• _DATA PROVIDED_
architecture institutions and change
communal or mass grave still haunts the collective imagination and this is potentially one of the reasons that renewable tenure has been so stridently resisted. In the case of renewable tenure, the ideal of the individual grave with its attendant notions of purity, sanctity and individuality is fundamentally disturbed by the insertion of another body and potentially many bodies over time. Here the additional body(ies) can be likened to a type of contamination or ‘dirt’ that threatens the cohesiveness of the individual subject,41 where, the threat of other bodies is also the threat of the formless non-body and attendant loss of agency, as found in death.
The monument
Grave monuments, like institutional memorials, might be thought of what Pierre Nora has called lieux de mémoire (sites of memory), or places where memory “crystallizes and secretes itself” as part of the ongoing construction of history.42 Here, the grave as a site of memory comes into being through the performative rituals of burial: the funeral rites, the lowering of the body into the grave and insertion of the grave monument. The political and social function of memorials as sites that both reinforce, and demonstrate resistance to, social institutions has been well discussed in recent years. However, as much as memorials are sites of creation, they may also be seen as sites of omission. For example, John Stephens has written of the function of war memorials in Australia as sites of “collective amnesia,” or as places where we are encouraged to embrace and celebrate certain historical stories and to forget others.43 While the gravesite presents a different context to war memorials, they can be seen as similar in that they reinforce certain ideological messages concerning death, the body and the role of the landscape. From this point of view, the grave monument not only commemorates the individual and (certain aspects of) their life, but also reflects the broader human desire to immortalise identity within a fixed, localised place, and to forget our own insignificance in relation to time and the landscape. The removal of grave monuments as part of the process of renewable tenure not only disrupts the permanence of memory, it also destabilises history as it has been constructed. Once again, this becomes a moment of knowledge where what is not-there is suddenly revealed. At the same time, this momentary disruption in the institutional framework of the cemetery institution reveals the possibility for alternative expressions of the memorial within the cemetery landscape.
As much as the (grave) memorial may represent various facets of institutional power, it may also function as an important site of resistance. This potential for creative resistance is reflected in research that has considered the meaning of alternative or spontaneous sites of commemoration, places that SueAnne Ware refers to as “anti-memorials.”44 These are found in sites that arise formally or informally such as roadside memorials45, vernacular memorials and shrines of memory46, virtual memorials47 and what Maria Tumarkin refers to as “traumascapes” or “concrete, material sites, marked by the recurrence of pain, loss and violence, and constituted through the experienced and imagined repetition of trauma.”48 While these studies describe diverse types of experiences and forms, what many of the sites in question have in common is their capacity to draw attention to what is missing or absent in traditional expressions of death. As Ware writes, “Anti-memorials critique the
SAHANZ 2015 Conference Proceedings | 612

• _EXERCISE AIM_
Above are the records; copy all of them exactly.

• _OUTPUT BELOW_
architecture institutions and change
communal or mass grave still haunts the collective imagination and this is potentially one of the reasons that renewable tenure has been so stridently resisted. In the case of renewable tenure, the ideal of the individual grave with its attendant notions of purity, sanctity and individuality is fundamentally disturbed by the insertion of another body and potentially many bodies over time. Here the additional body(ies) can be likened to a type of contamination or ‘dirt’ that threatens the cohesiveness of the individual subject,41 where, the threat of other bodies is also the threat of the formless non-body and attendant loss of agency, as found in death.
The monument
Grave monuments, like institutional memorials, might be thought of what Pierre Nora has called lieux de mémoire (sites of memory), or places where memory “crystallizes and secretes itself” as part of the ongoing construction of history.42 Here, the grave as a site of memory comes into being through the performative rituals of burial: the funeral rites, the lowering of the body into the grave and insertion of the grave monument. The political and social function of memorials as sites that both reinforce, and demonstrate resistance to, social institutions has been well discussed in recent years. However, as much as memorials are sites of creation, they may also be seen as sites of omission. For example, John Stephens has written of the function of war memorials in Australia as sites of “collective amnesia,” or as places where we are encouraged to embrace and celebrate certain historical stories and to forget others.43 While the gravesite presents a different context to war memorials, they can be seen as similar in that they reinforce certain ideological messages concerning death, the body and the role of the landscape. From this point of view, the grave monument not only commemorates the individual and (certain aspects of) their life, but also reflects the broader human desire to immortalise identity within a fixed, localised place, and to forget our own insignificance in relation to time and the landscape. The removal of grave monuments as part of the process of renewable tenure not only disrupts the permanence of memory, it also destabilises history as it has been constructed. Once again, this becomes a moment of knowledge where what is not-there is suddenly revealed. At the same time, this momentary disruption in the institutional framework of the cemetery institution reveals the possibility for alternative expressions of the memorial within the cemetery landscape.
As much as the (grave) memorial may represent various facets of institutional power, it may also function as an important site of resistance. This potential for creative resistance is reflected in research that has considered the meaning of alternative or spontaneous sites of commemoration, places that SueAnne Ware refers to as “anti-memorials.”44 These are found in sites that arise formally or informally such as roadside memorials45, vernacular memorials and shrines of memory46, virtual memorials47 and what Maria Tumarkin refers to as “traumascapes” or “concrete, material sites, marked by the recurrence of pain, loss and violence, and constituted through the experienced and imagined repetition of trauma.”48 While these studies describe diverse types of experiences and forms, what many of the sites in question have in common is their capacity to draw attention to what is missing or absent in traditional expressions of death. As Ware writes, “Anti-memorials critique the
SAHANZ 2015 Conference Proceedings | 612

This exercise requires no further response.